Segment Start: SOURCE MATERIAL
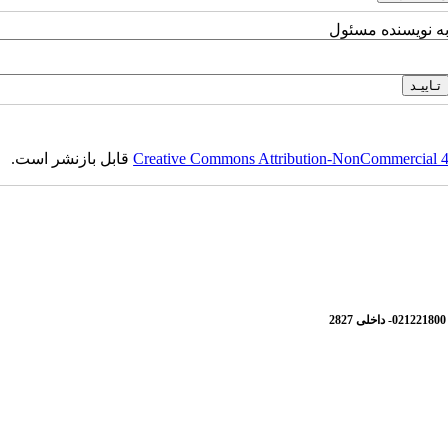
به نویسنده مسئول
Creative Commons Attribution-NonCommercial 4.0
قابل بازنشر است.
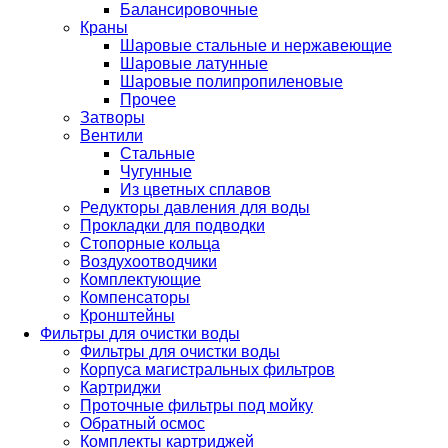
Балансировочные
Краны
Шаровые стальные и нержавеющие
Шаровые латунные
Шаровые полипропиленовые
Прочее
Затворы
Вентили
Стальные
Чугунные
Из цветных сплавов
Редукторы давления для воды
Прокладки для подводки
Стопорные кольца
Воздухоотводчики
Комплектующие
Компенсаторы
Кронштейны
Фильтры для очистки воды
Фильтры для очистки воды
Корпуса магистральных фильтров
Картриджи
Проточные фильтры под мойку
Обратный осмос
Комплекты картриджей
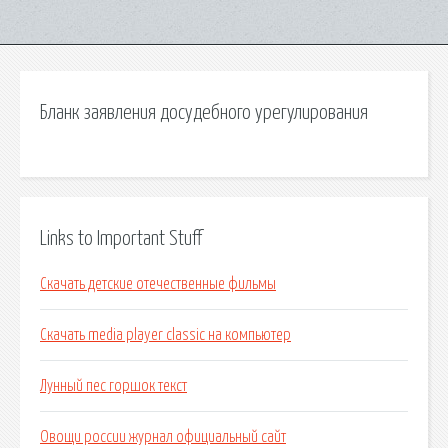
Бланк заявления досудебного урегулирования
Links to Important Stuff
Скачать детские отечественные фильмы
Скачать media player classic на компьютер
Лунный пес горшок текст
Овощи россии журнал официальный сайт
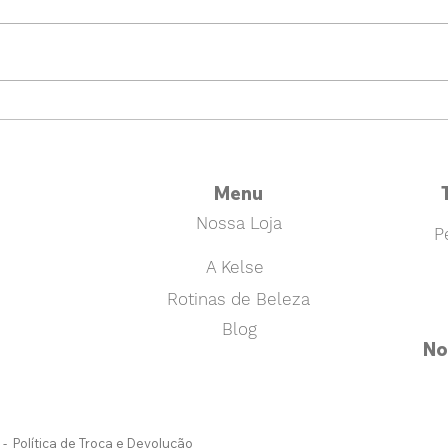
Sejam bem vindos todos os
tipos de pele!
Menu
Nossa Loja
P
A Kelse
Rotinas de Beleza
Blog
No
-
Política de Troca e Devolução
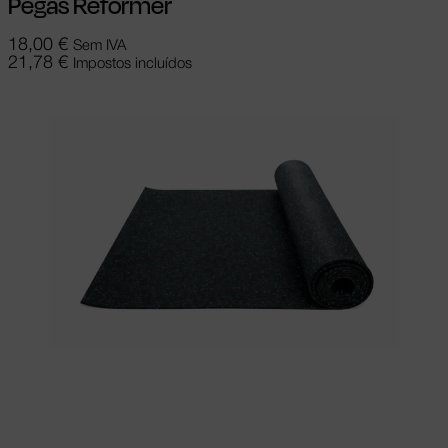
Pegas Reformer
18,00
€
Sem IVA
21,78
€
Impostos incluídos
Adicionar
Segment End: SOURCE MATERIAL
> **WHAT THIS TASK INVOLVES**: Only lines holding the word "Шаровые" belong in the answer; copy all of them from the records.

> **RESULT OF THE EXERCISE**:
Шаровые стальные и нержавеющие
Шаровые латунные
Шаровые полипропиленовые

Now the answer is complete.